Подобная нарочитость могла превратить “Эдипа” в еще один образец кича, но Стравинский был искренен. Kaedit nos pestis, “Пришла чума”, скандирует в самом начале хор над пятью си-бемоль-минорными аккордами. Сама по себе их последовательность может звучать несколько скрипуче и банально. Но добавляет драматизма то, что она скрежещет си-бемоль-минорным трезвучием по сменяющимся в вышине аккордам. Это производит впечатление – и здесь, и на протяжении всего произведения – разрушенного, ветшающего величия, подобного кислотным потекам на мраморе собора. Хотя “Эдип” – живая статуя, как инструктирует партитура. Внимание Стравинского к ритму слов придает архаике латинского текста резкость и упругость. Слово moritur, появляющееся в конце первых трех действий, запускает мурлыкающую триоль, которая и движет произведение к финалу.
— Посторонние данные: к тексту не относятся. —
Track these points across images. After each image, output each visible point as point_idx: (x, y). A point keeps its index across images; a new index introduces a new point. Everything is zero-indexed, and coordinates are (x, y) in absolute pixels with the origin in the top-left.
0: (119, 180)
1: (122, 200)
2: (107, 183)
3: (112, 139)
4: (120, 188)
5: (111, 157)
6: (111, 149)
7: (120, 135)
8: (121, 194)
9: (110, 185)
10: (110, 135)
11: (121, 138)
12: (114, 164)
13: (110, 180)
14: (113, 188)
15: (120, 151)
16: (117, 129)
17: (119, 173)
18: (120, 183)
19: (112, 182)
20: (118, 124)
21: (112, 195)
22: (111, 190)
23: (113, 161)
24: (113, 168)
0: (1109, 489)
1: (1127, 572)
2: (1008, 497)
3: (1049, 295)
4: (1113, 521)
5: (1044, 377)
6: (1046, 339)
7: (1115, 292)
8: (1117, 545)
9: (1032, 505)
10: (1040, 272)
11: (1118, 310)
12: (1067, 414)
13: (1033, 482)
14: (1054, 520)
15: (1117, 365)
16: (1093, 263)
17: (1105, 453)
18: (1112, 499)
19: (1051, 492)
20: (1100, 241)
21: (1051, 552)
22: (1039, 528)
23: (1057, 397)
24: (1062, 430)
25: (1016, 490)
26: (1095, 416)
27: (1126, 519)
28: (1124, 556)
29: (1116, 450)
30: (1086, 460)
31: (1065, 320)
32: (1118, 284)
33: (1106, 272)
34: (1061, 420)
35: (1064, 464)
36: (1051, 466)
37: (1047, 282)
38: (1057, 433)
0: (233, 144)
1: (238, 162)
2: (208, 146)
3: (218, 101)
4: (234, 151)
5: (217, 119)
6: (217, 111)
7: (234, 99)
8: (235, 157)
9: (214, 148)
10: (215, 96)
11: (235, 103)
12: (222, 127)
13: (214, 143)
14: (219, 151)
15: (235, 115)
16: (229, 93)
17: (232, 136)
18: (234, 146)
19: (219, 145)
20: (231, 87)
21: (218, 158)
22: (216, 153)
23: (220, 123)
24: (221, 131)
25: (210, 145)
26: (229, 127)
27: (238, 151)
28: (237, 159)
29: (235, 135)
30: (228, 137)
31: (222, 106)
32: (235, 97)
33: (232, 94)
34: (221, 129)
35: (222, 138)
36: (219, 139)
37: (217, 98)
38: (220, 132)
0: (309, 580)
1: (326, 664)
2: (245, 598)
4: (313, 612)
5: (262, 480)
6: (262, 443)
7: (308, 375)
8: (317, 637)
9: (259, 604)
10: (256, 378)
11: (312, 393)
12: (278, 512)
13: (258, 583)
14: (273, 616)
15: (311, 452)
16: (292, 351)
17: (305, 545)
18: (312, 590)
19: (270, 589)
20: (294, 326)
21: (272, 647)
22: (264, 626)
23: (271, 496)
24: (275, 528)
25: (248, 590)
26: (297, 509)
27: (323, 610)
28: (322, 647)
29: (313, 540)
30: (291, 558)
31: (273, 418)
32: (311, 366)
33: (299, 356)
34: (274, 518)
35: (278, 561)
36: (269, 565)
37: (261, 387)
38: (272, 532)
Балет “Аполлон Мусагет”, вторая часть религиозного триптиха, – чистый образ искусства, созерцающего самое себя: юный бог Аполлон взрослеет и достигает мастерства в компании муз Каллиопы, Полигимнии и Терпсихоры. Музыка, написанная только для струнных, перечеркивает возникший после “Весны священной” тренд использовать холодные звуки духовых, в злоупотреблении которыми Стравинский стал нагло упрекать современников (“Из одной крайности ударились в другую”, – писал композитор в “Хронике моей жизни”, будто не он сам создал эту крайность). “Аполлон” плывет по простым мажорным гармониям, течет по венам нежной мелодии; наслаивание, как в коллаже, создает гладкую, целостную поверхность.

В предыдущих сезонах “Русского балета” зыбкая концепция “белого балета” иногда воплощалась раздражающе манерным способом. Но с появлением Джорджа Баланчина Стравинский нашел свою вторую творческую половину. Идея Баланчина восстановить баланс классического танца через современную хореографию – иногда атлетическую, иногда абстрактную – была зеркальным отражением нового стиля Стравинского. Союз танца и музыки означал единение тела и духа. Борис де Шлецер, который в начале десятилетия нападал на композитора за использование музыкальных шуток, понял, в чем суть нового стиля Стравинского, и написал: “Если следовать логике, то после “Аполлона” он должен написать нам мессу”.